▸ **TASK**
Copy out the listing that follows, exactly, without its pictures.

▸ **INFORMATION SUPPLIED**

────

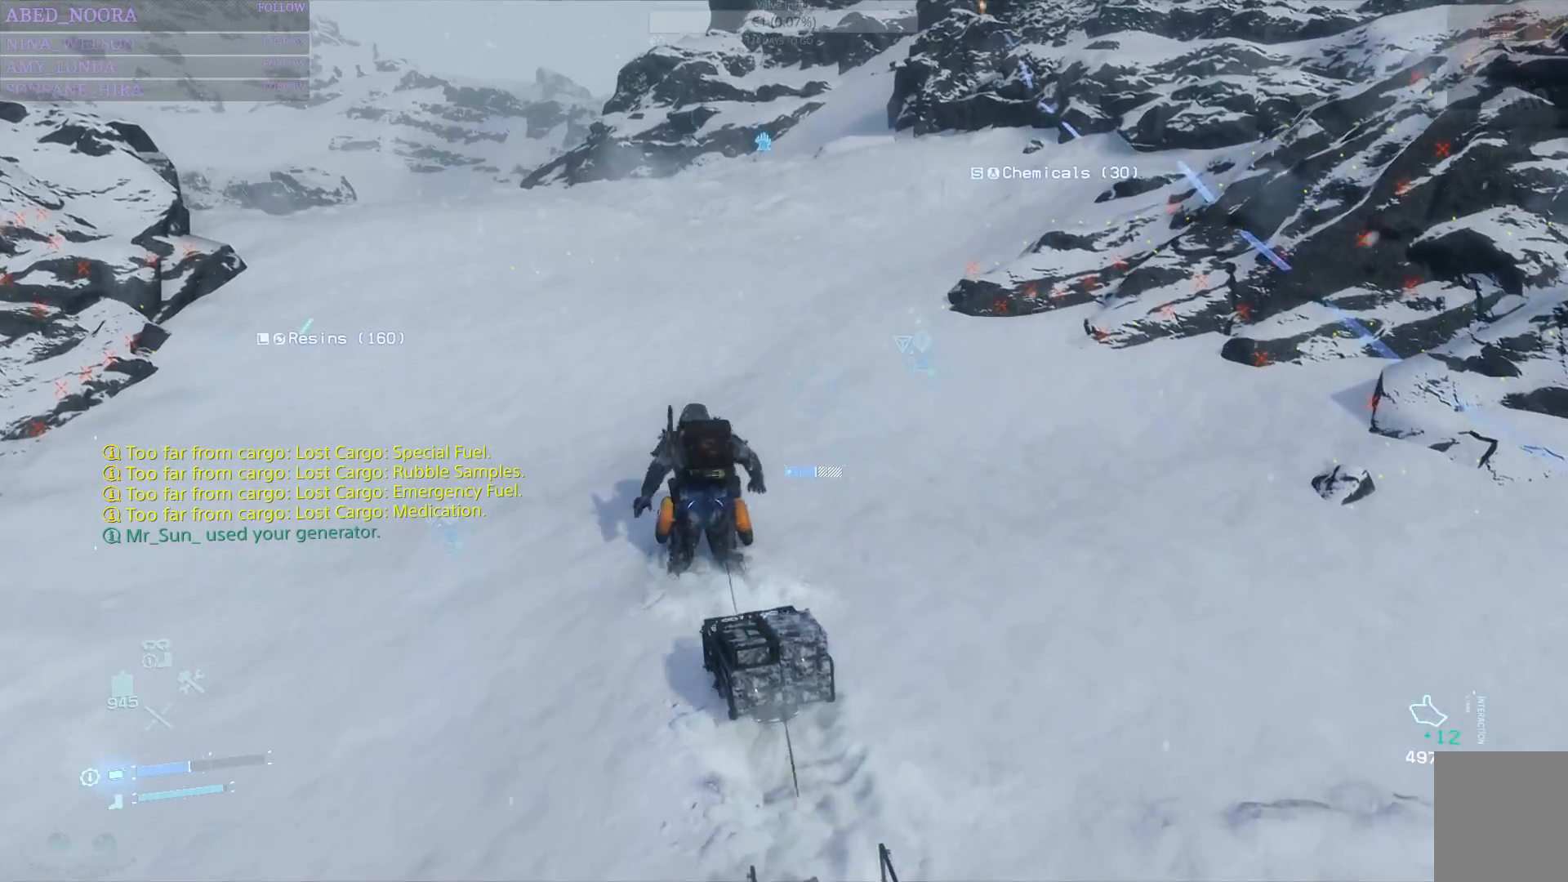
{"dt_ms": 500, "buttons": [], "left_stick": "up", "right_stick": "center", "events": []}
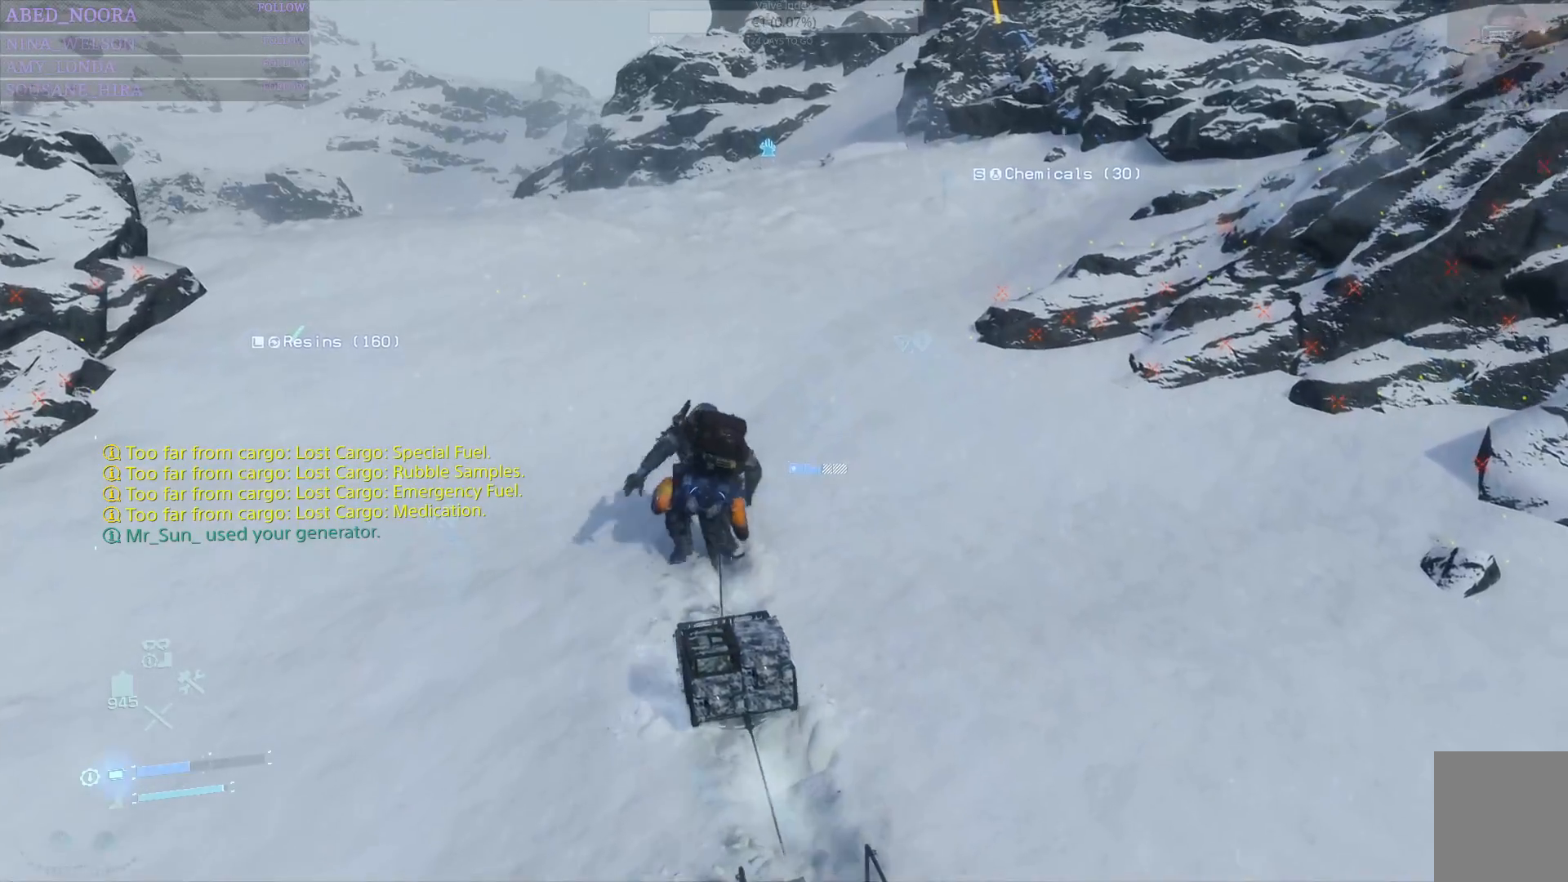
{"dt_ms": 500, "buttons": [], "left_stick": "up", "right_stick": "center", "events": []}
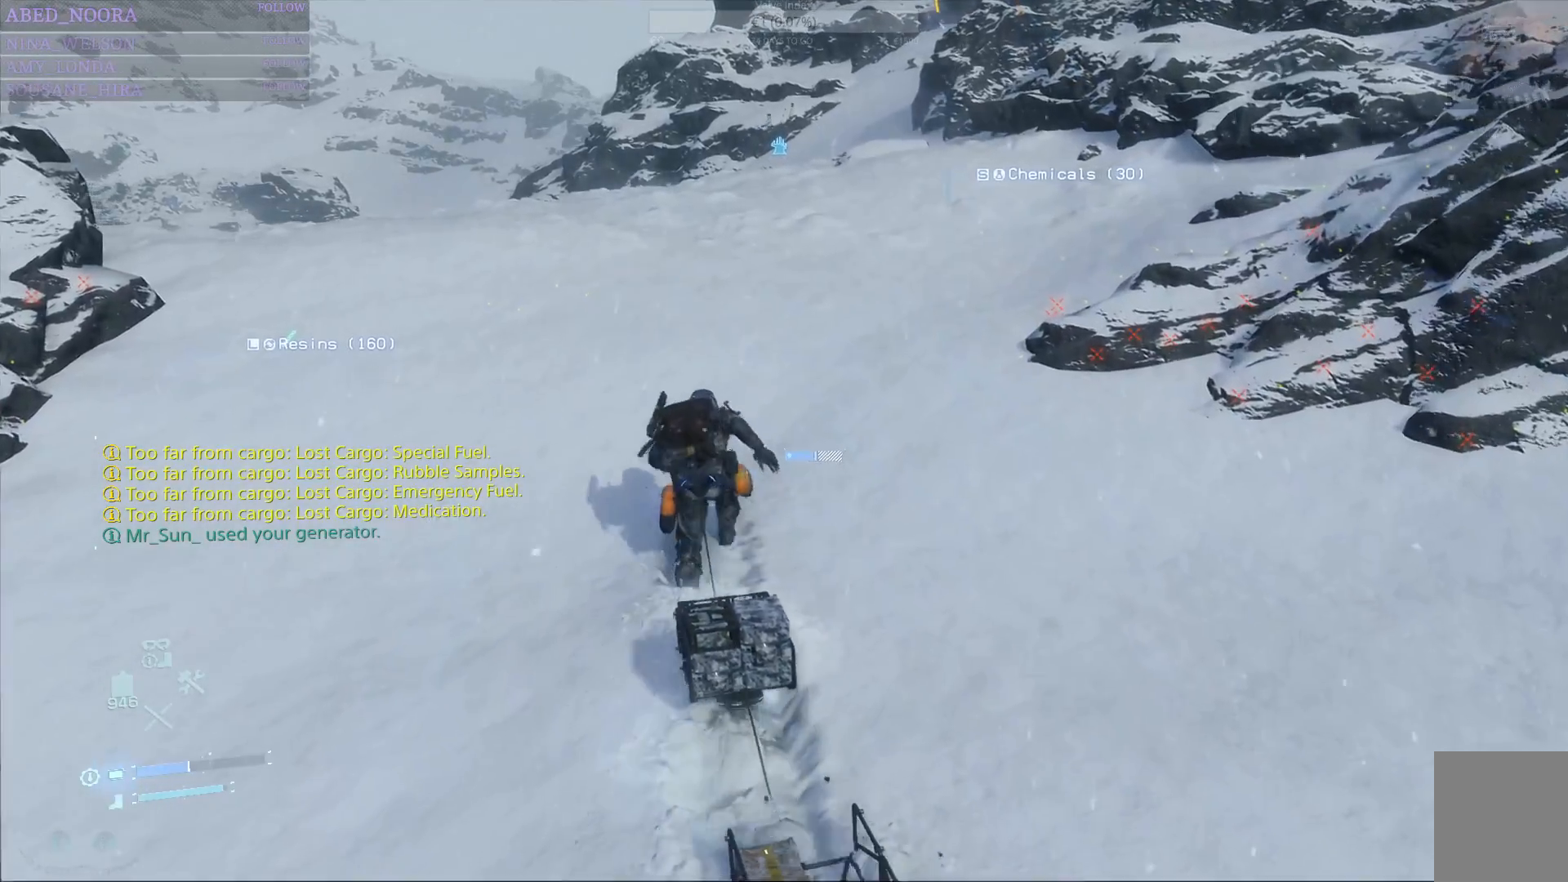
{"dt_ms": 500, "buttons": [], "left_stick": "up", "right_stick": "center", "events": []}
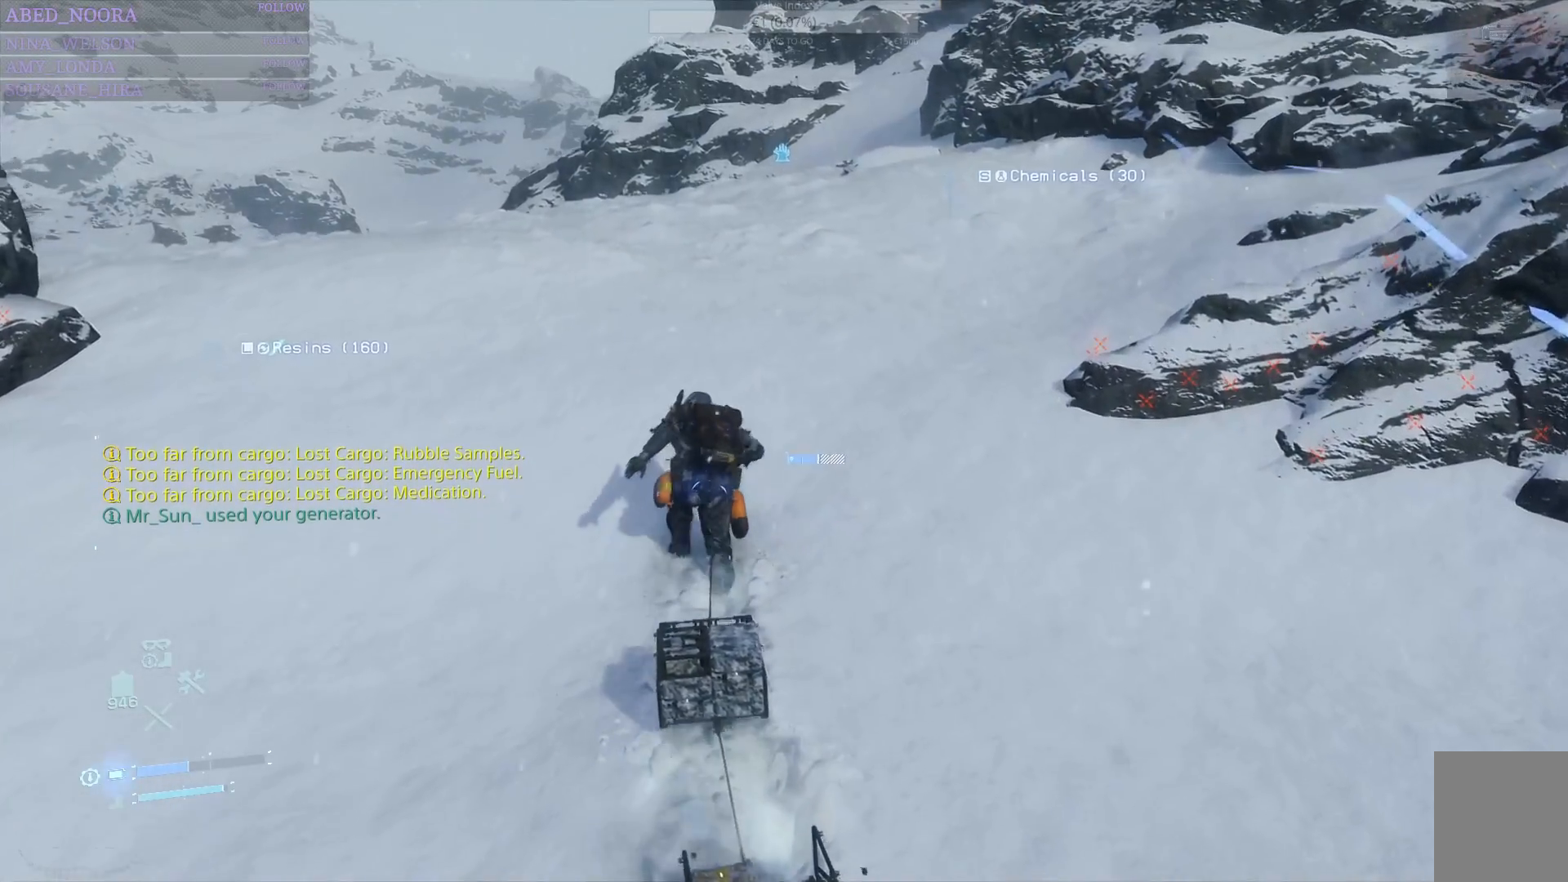
{"dt_ms": 500, "buttons": [], "left_stick": "up", "right_stick": "center", "events": []}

────

▸ **ANSWER SPACE**
{"dt_ms": 500, "buttons": [], "left_stick": "up", "right_stick": "center", "events": []}
{"dt_ms": 500, "buttons": [], "left_stick": "up", "right_stick": "center", "events": []}
{"dt_ms": 500, "buttons": [], "left_stick": "up", "right_stick": "center", "events": []}
{"dt_ms": 500, "buttons": [], "left_stick": "up", "right_stick": "center", "events": []}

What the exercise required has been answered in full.